The fact that a lot of narcotic addicts started off with medical narcotics, prescribed to relieve or lessen excruciating pain, went by the board. Fiat money was accepted as a needed painkiller.

Another selling point of fiat money, heard more in the 1950s and '60s, was that fiat money can be used to generate "good" inflation. Back then, it was widely believed that a little inflation was a good thing. By lowering real interest rates, consumption was stimulated and so was investment: inflation, in moderation, was good for growth. This claim, which depended upon savers and bondholders being bled for the sake of GDP growth, spoke to the times. The '50s and '60s, of course, were the decades when American growth seemed unstoppable.

Given that claim, and its plausibility, another analogy comes to mind: inflation is like smoking.

One of the mysteries of tobacco smoking is why so many people indulge in the habit despite the associated dangers. Recent medical research has found that smoking cigarettes improves memory and concentration.

In other words, smoking cigarettes can temporarily improve productivity at the long-term cost of lung cancer. The analogy fall into place easily: just as cigarettes give a temporary boost to concentration, fiat money gives a temporary boost to productivity. If both lag, another dose will get us running closer to our potential. It is a fact that in an economy with fast broad-based growth, like America in the '50s and '60s and mainland China now, smoking is popular. Some people take up smoking because their memory and concentration have been wrecked, like post-traumatic stress syndrome sufferers; they use cigarettes to self-medicate, just as central banks use inflation to self-medicate an economy that keeps putting along sub-normally.

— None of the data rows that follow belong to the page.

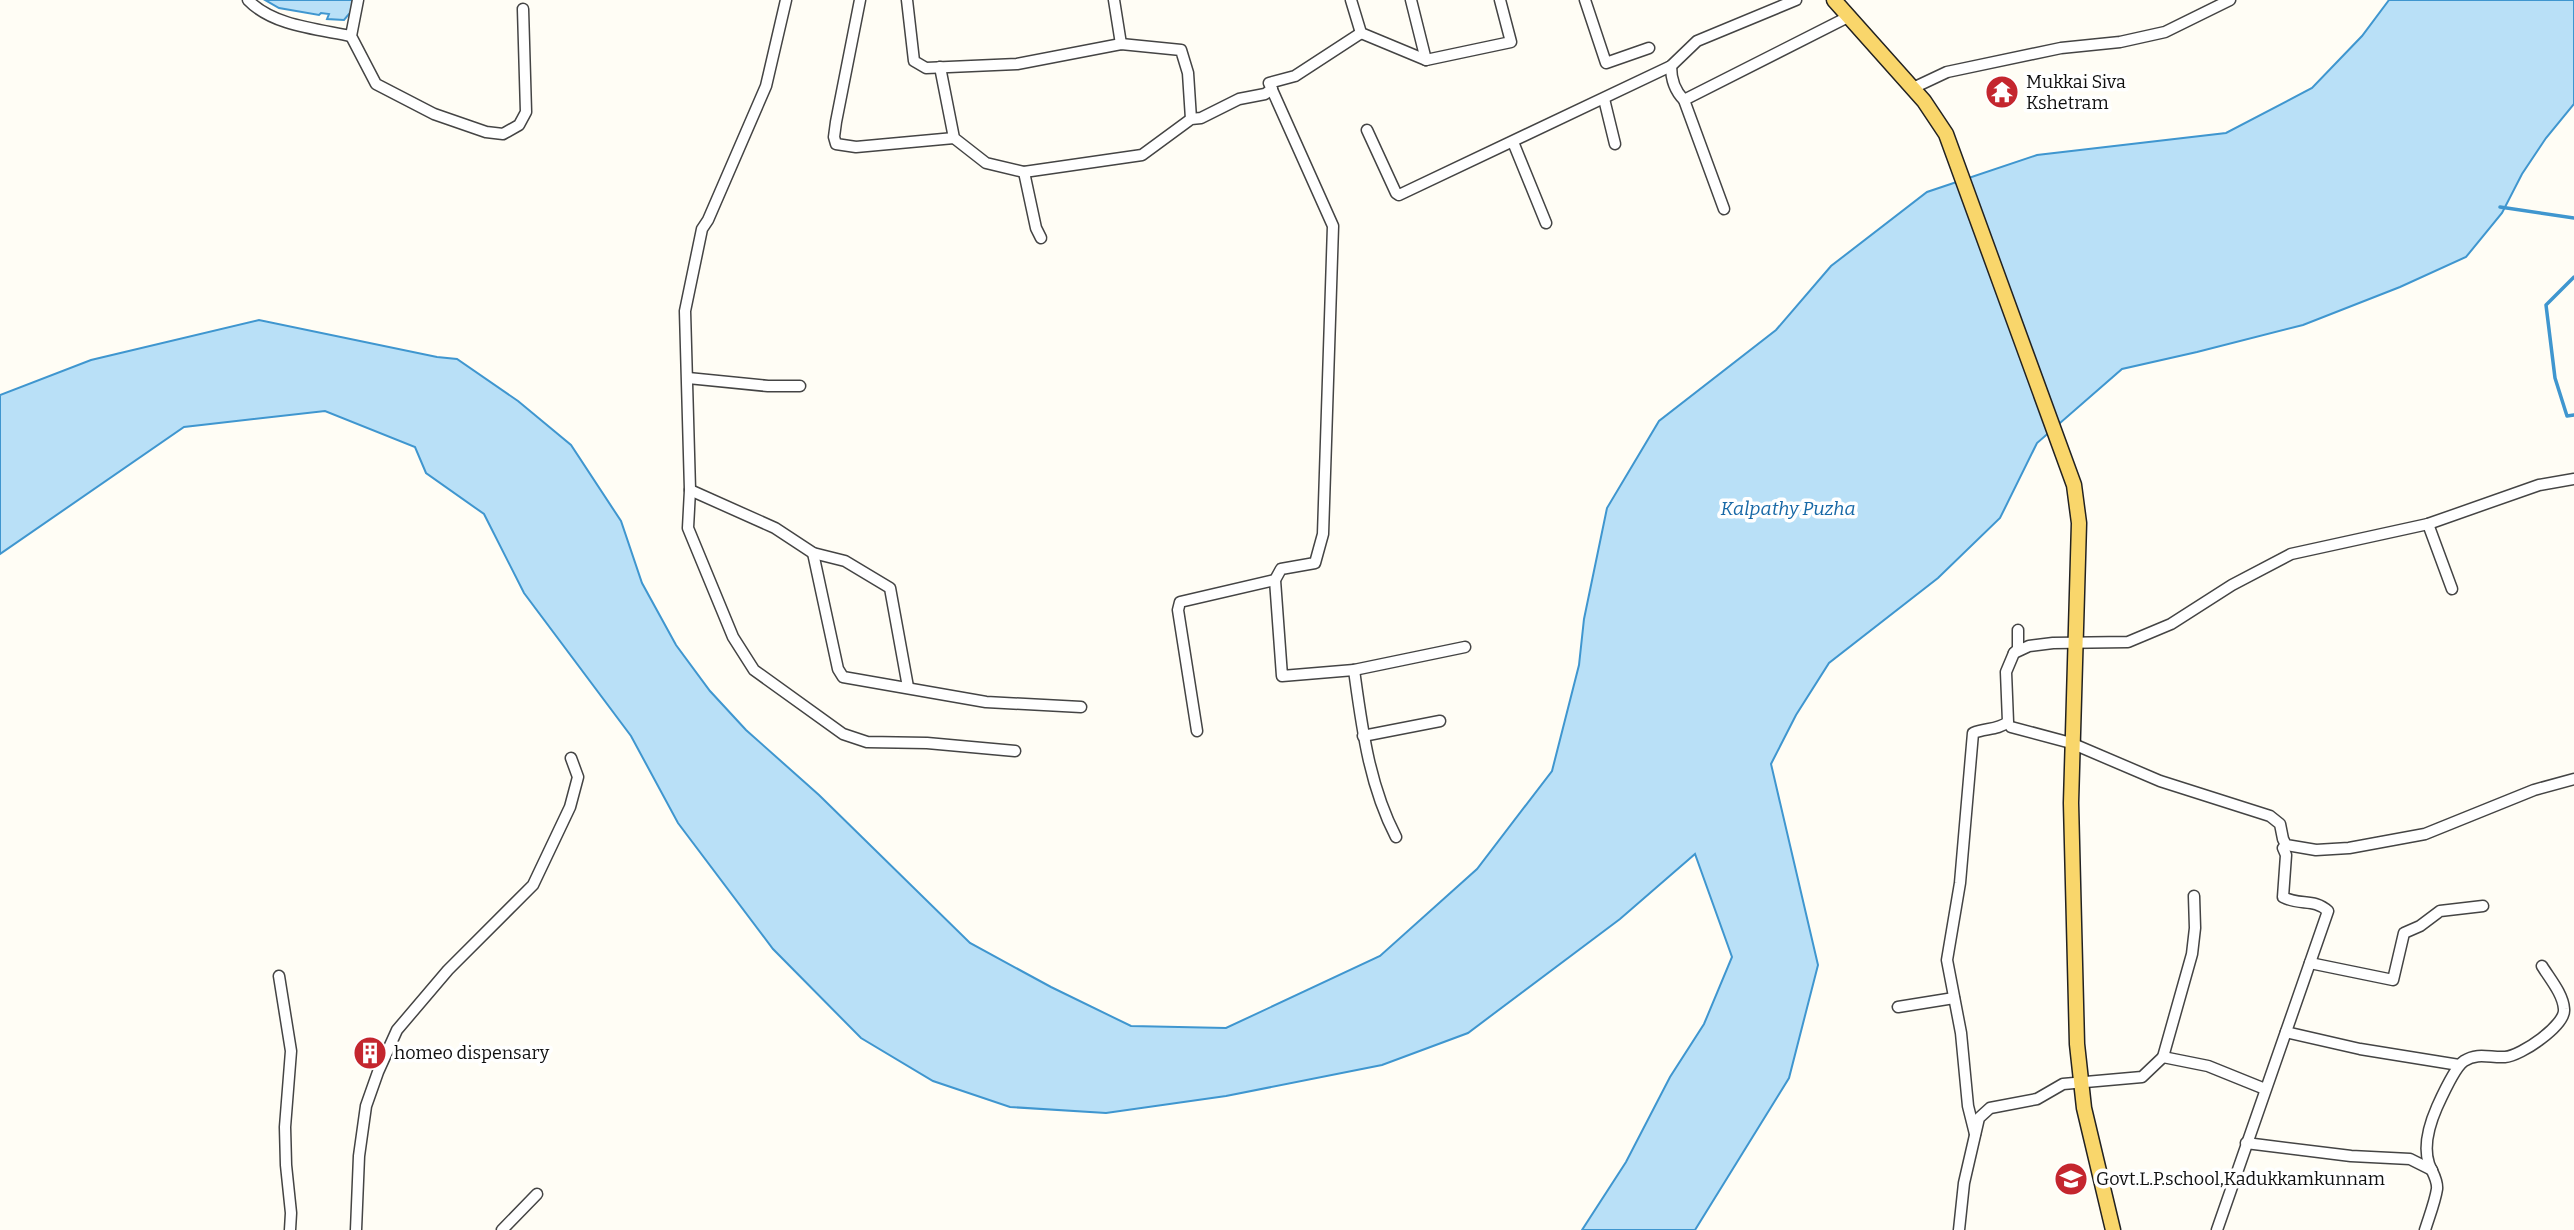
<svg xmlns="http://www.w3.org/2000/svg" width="2574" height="1230" viewBox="0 0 2574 1230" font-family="Bitter,serif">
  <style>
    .water { fill: #b9e0f7; stroke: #3f96cf; stroke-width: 2 }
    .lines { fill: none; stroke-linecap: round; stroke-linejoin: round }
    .stream { stroke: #3f96cf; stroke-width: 3.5 }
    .minor-casing { stroke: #444; stroke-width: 13 }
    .major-casing { stroke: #222; stroke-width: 17 }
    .minor { stroke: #fff; stroke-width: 10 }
    .major { stroke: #f9d66b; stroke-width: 14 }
    .labels { text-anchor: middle; stroke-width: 7; stroke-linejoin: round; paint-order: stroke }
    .poi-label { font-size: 18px; fill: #111; stroke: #fff; text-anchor: start }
    .water-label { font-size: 19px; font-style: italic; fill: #1768a6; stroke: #fff }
  </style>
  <rect width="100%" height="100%" fill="#fffdf5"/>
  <g class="water">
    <polygon points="265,0 352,0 355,7 344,20 327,19 329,14 321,13 319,15 279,8"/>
    <polygon points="2389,0 2574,0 2574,104 2546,138 2522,174 2502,213 2466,257 2400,287 2303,325 2197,352 2122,369 2037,443 2000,518 1938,578 1829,663 1796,715 1771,764 1818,965 1789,1078 1695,1230 1582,1230 1626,1162 1670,1077 1704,1024 1732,957 1695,854 1620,919 1468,1033 1382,1065 1226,1096 1106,1113 1010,1107 933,1081 861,1038 773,949 678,823 631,736 524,593 484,514 426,473 415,447 325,411 184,427 0,554 0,395 91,360 259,320 437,357 457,359 518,401 571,445 621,521 642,583 676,645 710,691 746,730 819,795 970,943 1051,987 1131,1026 1226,1028 1380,956 1477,869 1552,771 1579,665 1584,619 1607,508 1659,421 1776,330 1831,266 1927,192 2037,155 2226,133 2312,88 2362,36"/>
  </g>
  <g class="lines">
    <g class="stream">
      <polyline points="2500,207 2574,218"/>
      <polyline points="2574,277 2546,305 2555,378 2567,416 2574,415"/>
    </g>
    <defs>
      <g id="minor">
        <path d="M248,0C273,26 318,29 351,36"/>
        <polyline points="358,0 351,36 376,84 434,114 486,132 503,134 519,125 526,112 523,9"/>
        <polyline points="786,0 766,86 708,220 702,229 685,311 690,490 688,528 733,637 754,670 843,734 867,742 927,743 1015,751"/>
        <polyline points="860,0 836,122 834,137 836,144 856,147 954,138"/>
        <polyline points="907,0 914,61 926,68 1017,64 1121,44 1181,50 1188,73 1191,119"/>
        <polyline points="1114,0 1121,44"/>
        <polyline points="1351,0 1361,33 1426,60 1511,42 1500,0"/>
        <polyline points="1411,0 1426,60"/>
        <polyline points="1585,0 1606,63 1649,48"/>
        <polyline points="1361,33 1295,76 1269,83 1333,226 1323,534 1315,563 1281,569 1275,580 1282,676 1354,670 1465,647"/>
        <path d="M1671,66C1671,79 1674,90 1684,100L1724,209"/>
        <polyline points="940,67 954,138 986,163 1024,172 1142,155 1191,119 1201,118 1239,99 1265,94 1272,89"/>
        <polyline points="1913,88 1947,72 2061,48 2120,42 2165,32 2230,0"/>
        <polyline points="1604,99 1615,144"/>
        <polyline points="1684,100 1848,17"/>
        <polyline points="1367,130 1396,193 1399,195 1671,66 1697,41 1796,0"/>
        <polyline points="1513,142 1546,223"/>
        <polyline points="1024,172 1036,228 1041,238"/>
        <polyline points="688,378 768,386 800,386"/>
        <polyline points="690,490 775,528 813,553 845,561 890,588 908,687"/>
        <polyline points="2428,524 2452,589"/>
        <polyline points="813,553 838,669 843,677 986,702 1081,707"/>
        <polyline points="2014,653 2018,649 2018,630"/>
        <path d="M1354,670C1362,728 1369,785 1396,837"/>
        <polyline points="2011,727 2071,743 2160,781 2270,816 2280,824 2283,839 2286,845 2316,850 2349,848 2425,834 2534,790 2574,779"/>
        <polyline points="1197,731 1178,610 1180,602 1275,580"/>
        <polyline points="1363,736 1440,721"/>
        <polyline points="2310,963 2393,980 2404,933 2420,926 2440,911 2483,906"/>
        <polyline points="279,976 291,1051 285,1127 286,1165 291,1213 290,1230"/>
        <polyline points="1898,1007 1954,998"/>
        <polyline points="2286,1032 2360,1049 2459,1065"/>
        <polyline points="2163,1057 2208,1066 2265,1089"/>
        <path d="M1975,1134L1968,1106L1961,1033L1947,960L1960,883L1973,733C1985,728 1998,730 2008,722L2006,672L2014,653L2029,646L2053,643L2128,642L2171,624L2232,585L2291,554L2428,524L2539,485L2574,479"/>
        <polyline points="2246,1143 2351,1156 2410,1159 2432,1170"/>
        <polyline points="356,1230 359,1156 366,1106 378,1072 397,1030 448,970 533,885 570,807 578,777 571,758"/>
        <polyline points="502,1230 537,1194"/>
        <polyline points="1959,1230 1964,1183 1979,1118 1990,1108 2037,1099 2063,1084 2142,1077 2163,1057 2192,954 2195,928 2194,896"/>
        <path d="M2217,1230L2328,911C2314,898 2300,906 2283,897L2286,855L2283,848"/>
        <path d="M2425,1230C2429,1217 2435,1202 2437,1189C2438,1180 2432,1172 2429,1164C2423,1146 2430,1123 2437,1107C2442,1096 2455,1067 2464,1061C2478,1052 2490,1058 2505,1057C2521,1056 2566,1025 2564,1009C2563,994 2550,979 2542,966"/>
      </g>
      <polyline id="major" points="1834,0 1924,101 1946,134 2074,485 2079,523 2071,803 2077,1044 2084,1108 2113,1230"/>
    </defs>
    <use href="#minor" class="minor-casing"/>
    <use href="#major" class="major-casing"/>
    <use href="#minor" class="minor"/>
    <use href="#major" class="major"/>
  </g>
  <defs>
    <symbol id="temple-disc" viewBox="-11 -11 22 22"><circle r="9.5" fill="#c4262e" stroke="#fff"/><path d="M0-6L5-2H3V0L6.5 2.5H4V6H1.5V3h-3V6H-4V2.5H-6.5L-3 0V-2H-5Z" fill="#fff"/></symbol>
    <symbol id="building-disc" viewBox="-11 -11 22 22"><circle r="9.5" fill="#c4262e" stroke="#fff"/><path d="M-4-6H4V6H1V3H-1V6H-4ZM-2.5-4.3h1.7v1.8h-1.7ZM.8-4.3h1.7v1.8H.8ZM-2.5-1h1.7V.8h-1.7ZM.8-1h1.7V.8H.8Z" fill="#fff"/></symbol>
    <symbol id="school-disc" viewBox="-11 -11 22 22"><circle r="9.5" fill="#c4262e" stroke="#fff"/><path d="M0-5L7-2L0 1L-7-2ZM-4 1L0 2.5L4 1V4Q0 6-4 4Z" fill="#fff"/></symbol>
  </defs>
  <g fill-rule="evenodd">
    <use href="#temple-disc" x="1983" y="73" width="38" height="38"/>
    <use href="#building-disc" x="351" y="1034" width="38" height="38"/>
    <use href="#school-disc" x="2052" y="1160" width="38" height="38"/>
  </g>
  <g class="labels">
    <g class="poi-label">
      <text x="2026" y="88">Mukkai Siva<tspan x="2026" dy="21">Kshetram</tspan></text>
      <text x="394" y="1059">homeo dispensary</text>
      <text x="2096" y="1185">Govt.L.P.school,Kadukkamkunnam</text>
    </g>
    <g class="water-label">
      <text x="1788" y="515">Kalpathy Puzha</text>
    </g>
  </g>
</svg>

The analogy doesn't stop there. Just as long-term cigarette smoking eventually triggers the unchecked growth of cancer cells in the lungs, fiat money over the long run triggers the unchecked growth of prices.

Also, quitting smoking is notoriously hard. Fiat-money proponents never tire of pointing out that going back to the gold standard will mean a lot of pain and wrecked performance, which is similar to the reasons smokers give for not giving up the smoking habit. "I can't quit; I'll be a wreck." "I won't be able to do my job." "I'll be in a daze for months." "I'll be a zombie."

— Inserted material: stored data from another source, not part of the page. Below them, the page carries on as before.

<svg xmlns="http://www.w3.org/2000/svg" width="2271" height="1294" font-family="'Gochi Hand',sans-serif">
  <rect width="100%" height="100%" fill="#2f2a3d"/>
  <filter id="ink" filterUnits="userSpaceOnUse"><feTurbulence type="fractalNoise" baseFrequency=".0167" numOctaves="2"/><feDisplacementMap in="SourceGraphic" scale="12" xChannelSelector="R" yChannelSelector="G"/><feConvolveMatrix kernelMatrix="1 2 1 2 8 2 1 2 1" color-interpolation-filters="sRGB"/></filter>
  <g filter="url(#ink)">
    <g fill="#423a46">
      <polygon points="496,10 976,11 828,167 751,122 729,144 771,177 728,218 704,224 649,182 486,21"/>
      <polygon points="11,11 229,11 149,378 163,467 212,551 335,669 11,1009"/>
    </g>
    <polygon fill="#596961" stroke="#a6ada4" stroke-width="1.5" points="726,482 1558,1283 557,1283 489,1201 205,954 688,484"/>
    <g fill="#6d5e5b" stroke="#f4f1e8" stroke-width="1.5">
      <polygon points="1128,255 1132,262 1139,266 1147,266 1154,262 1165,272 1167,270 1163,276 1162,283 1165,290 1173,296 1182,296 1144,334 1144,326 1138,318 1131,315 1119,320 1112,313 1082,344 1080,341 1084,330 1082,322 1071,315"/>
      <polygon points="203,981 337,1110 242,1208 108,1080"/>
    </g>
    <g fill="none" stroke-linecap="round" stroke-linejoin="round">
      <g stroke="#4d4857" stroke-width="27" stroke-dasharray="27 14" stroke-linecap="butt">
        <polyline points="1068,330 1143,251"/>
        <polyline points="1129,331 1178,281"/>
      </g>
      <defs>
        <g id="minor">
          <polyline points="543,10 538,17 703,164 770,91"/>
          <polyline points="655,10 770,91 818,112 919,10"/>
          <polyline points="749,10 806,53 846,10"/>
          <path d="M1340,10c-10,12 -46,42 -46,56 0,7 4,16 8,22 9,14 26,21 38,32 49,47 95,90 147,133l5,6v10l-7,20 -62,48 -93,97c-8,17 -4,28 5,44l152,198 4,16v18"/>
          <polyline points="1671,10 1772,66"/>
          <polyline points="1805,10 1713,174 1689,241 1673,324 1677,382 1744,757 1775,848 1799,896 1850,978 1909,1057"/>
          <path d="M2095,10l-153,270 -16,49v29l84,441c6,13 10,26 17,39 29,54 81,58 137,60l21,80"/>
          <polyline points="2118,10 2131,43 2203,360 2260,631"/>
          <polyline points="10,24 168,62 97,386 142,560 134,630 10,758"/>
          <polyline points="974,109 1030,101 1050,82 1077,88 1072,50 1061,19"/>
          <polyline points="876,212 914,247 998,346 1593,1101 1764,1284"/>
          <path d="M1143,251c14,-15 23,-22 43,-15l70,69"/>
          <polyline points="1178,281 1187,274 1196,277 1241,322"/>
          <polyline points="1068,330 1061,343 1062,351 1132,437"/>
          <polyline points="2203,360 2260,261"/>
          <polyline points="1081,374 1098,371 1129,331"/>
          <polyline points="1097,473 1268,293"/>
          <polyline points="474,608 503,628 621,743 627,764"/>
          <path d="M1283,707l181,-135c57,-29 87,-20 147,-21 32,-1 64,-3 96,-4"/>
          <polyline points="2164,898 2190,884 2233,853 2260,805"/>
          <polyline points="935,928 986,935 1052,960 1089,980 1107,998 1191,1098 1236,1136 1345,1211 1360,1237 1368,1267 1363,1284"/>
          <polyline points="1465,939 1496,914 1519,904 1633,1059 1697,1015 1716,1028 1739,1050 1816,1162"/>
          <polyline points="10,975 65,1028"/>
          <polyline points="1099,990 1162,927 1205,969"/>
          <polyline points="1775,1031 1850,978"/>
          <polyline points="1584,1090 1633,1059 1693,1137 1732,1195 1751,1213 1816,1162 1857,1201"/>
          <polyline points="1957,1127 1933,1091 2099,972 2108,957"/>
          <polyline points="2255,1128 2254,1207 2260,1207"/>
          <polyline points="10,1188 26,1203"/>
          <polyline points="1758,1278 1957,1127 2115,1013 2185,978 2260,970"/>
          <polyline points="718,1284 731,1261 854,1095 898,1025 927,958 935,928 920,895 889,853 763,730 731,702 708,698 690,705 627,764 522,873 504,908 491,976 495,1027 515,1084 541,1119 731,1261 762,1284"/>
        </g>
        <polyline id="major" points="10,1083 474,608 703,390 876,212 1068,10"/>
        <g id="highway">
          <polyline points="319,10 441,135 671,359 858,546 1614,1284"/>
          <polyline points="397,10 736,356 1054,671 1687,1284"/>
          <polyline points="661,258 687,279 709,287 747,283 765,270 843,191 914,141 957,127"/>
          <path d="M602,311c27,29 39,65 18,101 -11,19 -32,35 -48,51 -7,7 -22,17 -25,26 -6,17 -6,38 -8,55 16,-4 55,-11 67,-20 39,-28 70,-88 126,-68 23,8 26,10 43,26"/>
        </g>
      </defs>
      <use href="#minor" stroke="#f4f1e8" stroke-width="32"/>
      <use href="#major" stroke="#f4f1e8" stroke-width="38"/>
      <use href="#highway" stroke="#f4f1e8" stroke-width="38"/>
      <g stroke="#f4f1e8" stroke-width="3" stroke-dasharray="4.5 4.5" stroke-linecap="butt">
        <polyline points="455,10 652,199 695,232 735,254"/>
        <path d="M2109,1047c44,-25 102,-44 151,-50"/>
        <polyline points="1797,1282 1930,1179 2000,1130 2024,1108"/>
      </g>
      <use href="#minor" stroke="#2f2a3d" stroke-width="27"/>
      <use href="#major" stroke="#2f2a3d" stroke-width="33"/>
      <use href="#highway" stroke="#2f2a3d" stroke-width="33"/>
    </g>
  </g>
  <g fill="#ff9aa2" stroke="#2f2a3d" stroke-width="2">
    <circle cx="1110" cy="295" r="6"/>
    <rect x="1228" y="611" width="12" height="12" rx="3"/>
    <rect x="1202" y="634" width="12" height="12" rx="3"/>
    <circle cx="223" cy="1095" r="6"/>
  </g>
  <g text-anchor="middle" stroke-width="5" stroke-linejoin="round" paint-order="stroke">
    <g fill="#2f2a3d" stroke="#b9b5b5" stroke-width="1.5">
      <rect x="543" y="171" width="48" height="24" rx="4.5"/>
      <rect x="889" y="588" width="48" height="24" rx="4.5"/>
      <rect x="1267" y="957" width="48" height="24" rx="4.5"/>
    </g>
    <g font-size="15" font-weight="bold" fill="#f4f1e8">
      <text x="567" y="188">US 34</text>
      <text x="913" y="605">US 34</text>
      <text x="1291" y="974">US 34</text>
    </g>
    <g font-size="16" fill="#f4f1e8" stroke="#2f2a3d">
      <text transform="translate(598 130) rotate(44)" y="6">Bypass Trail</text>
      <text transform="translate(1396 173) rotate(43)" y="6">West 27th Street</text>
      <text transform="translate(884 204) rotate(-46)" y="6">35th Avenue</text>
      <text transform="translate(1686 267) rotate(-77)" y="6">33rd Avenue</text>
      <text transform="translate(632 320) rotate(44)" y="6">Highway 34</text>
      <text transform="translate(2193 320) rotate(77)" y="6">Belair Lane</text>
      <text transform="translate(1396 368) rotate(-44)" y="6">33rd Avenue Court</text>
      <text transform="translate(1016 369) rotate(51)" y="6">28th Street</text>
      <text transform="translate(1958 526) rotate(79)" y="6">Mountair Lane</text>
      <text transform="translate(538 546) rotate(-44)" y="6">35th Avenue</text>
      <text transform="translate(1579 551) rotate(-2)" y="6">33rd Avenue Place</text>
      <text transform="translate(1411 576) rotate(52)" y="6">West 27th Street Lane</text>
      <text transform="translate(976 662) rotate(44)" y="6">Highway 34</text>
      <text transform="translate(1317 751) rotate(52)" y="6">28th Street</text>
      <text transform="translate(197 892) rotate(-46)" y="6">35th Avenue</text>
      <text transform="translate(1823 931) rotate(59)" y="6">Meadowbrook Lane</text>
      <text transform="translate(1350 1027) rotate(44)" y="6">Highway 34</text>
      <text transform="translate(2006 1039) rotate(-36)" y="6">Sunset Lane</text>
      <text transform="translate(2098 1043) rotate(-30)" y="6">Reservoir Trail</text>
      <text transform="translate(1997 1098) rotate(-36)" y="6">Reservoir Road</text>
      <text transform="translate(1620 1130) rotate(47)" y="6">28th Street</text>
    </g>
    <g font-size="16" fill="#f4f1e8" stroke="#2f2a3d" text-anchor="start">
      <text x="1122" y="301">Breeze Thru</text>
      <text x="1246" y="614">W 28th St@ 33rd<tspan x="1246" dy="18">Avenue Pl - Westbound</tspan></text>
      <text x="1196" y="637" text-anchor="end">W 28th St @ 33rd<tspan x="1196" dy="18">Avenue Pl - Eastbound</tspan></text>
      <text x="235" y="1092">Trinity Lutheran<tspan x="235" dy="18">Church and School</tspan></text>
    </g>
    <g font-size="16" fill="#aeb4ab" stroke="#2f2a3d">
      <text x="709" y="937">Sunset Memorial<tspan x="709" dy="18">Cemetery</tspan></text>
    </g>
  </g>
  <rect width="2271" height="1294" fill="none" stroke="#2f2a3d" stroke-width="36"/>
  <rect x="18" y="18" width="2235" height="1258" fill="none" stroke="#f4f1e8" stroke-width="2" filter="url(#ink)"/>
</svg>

"We can't go back to gold – there'll be more busts." "A gold standard means no credit." "A gold standard means no monetary stimulus, which will wreck our growth." "Going back to gold means a wholesale credit collapse – a zombie economy." Not unlike dedicated smokers, dedicated fiat mavens say that we're hooked on fiat and there's nothing we can do about it.

Given that we're habituated to fiat money, and the government deficits that fiat has made possible, going back to gold will involve certain dislocations. If we're willing to tough it through, we'll have a healthier economy and the risk of commerce-ruining inflation will be gone. There's never been serious inflation with a gold standard, only with fiat. It's not a stretch to say:

"WARNING: Sound Economics Has Determined That Fiat Money Causes Inflation."